Equate the red and blue to get: $\frac{x-5}{y-6} = \frac{y-6}{x-y}$

Notice that they're reciprocals of each other. The only value that is equal to its own reciprocal is 1 and -1.

So either: $\frac{x-5}{y-6} = \frac{y-6}{x-y} = 1$ .....or..... $\frac{x-5}{y-6} = \frac{y-6}{x-y} = -1$

But we're told that the sum of the slopes is equal 1 (from above in magenta): $\color{magenta}m_{RT} + m_{RS} + m_{ST} = 1 \ \Leftrightarrow \ m_{RT} + m_{ST} = 0$

Do you see how this can never happen?
• Nov 21st 2008, 08:26 PM
Soroban
Hello, fabxx!

Quote:

In the xy-plane, point $R (2,3)$ and point $S (5,6)$ are two vertices of $\Delta RST.$

If the sum of the slopes of the sides of the triangle is 1, why can't $\angle T$ be a right angle?

Code:

        |         |            S(5,6)         |              o         |            *  *  m2         |          *      *         |        *          o T(x,y)         |      *      *         |    *  *    m1         |  o         | R(2,3)         |       - + - - - - - - - - - - - - -         |

$\text{Slope of RS} \:=\:\frac{6-3}{5-2} \:=\:\frac{3}{3}\:=\:1$

Let: . $\begin{array}{ccc}\text{slope of RT} \:=\:m_1 \\ \text{slope of ST}\:=\:m_2 \end{array}$

Sum of the slopes is 1: . $m_1+m+2+1\:=\:1 \quad\Rightarrow\quad m_1+m_2 \:=\:0$ .[1]

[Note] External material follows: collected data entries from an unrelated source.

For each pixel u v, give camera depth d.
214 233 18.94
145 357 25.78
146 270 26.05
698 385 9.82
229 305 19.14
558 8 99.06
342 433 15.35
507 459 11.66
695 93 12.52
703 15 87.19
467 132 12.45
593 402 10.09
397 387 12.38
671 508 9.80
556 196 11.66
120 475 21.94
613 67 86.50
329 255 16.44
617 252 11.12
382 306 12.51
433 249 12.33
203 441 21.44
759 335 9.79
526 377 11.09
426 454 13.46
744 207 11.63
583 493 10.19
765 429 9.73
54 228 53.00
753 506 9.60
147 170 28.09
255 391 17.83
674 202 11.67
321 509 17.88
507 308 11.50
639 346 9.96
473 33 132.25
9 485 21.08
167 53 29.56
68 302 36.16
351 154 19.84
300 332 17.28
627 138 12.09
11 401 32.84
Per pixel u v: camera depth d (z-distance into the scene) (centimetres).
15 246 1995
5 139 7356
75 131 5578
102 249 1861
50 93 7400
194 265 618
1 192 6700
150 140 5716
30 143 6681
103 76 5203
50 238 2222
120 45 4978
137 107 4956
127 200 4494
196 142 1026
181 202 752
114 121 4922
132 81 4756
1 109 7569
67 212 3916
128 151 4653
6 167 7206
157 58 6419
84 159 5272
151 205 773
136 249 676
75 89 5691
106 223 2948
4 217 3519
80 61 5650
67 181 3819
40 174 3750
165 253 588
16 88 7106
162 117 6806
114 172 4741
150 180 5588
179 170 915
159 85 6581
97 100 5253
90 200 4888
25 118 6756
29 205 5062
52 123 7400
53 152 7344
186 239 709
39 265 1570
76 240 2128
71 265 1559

If $m_1 \perp m_2$, then: . $m_2 \:=\:-\frac{1}{m_1}$ .[2]

Substitute [2] into [1]: . $m_1 - \frac{1}{m_1} \:=\:0 \quad\Rightarrow\quad m_1^2 - 1 \:=\:0 \quad\Rightarrow\quad m_1 \:=\:\pm1$

If $m_1 = 1,\;RT$ is parallel to (coincides with) $RS,$
. . and we don't have a triangle.
(In other words: . $\angle R = 0^o,\;\angle S = 0^o,\;\angle T = 180^o$)

If $m_1 = -1,\:RT \perp RS \quad\Rightarrow\quad \angle SRT = 90^o$
. . and a triangle cannot have two right angles.